09:04 AM EDT, 07/31/2025 (MT Newswires) -- CVS Health ( CVS ) lifted its full-year outlook on Thursday as the healthcare company reported second-quarter results above Wall Street's estimates amid double-digit revenue gains across all segments.
Adjusted earnings are now expected to be in a range of $6.30 to $6.40 per share for 2025, up from the company's previous guidance of $6 to $6.20. The firm anticipates revenue of at least $391.5 billion for the year, compared with the prior forecast of at least $382.6 billion, according to an earnings presentation. The current consensus on FactSet is for non-GAAP EPS of $6.12 and sales of $386.78 billion.
The stock rose 6.8% in the most recent premarket activity.
"We are encouraged by a second consecutive quarter of solid 2025 results, while we continue to navigate a dynamic environment," Chief Financial Officer Brian Newman said in a statement. "As we execute against our strategic priorities, we remain focused on delivering on our financial commitments and advancing initiatives that create long-term value for our stakeholders."
For the June quarter, CVS Health's ( CVS ) adjusted EPS declined to $1.81 from $1.83 the year before, but exceeded the Street's view for $1.46. Revenue climbed 8.4% to $98.92 billion, ahead of the average analyst estimate of $94.51 billion.
Sales in the company's health care benefits segment advanced 12% to $36.26 billion, buoyed by gains in the government business, mainly due to the impact of the inflation reduction act on the Medicare Part D program, it said.

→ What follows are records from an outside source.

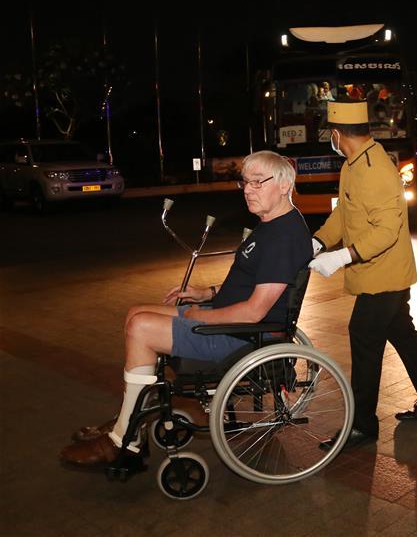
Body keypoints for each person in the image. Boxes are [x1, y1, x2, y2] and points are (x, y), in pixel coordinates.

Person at [60, 151, 313, 465]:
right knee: (135, 313)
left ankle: (125, 440)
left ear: (285, 185)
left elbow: (254, 312)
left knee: (142, 328)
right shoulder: (271, 224)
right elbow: (252, 283)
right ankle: (129, 418)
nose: (248, 189)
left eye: (258, 182)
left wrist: (203, 315)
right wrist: (205, 292)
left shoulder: (283, 237)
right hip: (229, 321)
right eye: (245, 182)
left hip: (241, 336)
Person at [309, 100, 417, 451]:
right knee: (401, 331)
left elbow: (387, 230)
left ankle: (362, 425)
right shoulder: (353, 165)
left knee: (363, 335)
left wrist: (343, 255)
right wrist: (318, 241)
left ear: (338, 134)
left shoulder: (375, 169)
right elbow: (345, 213)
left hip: (384, 275)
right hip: (379, 272)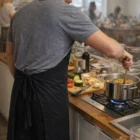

The division's medical benefit ratio increased to 89.9% from 89.6% in the prior-year quarter due to a $471 million premium deficiency reserve, recorded as health care costs in its Medicare Advantage product line associated with anticipated losses for the remainder of the current coverage year. A lower ratio likely indicates higher profitability.
Health services revenue inclined 10% to $46.45 billion, strengthened by pharmacy drug mix and brand inflation. Pharmacy and consumer wellness sales rose about 13% to $33.58 billion, boosted by increased prescription and front store volume, among other factors.
"Our strong performance demonstrates the continued focus we have on operational and financial improvement across our businesses, led by a significant and durable recovery at Aetna, strong retention at CVS Caremark and growth and momentum at CVS Pharmacy," Chief Executive David Joyner said.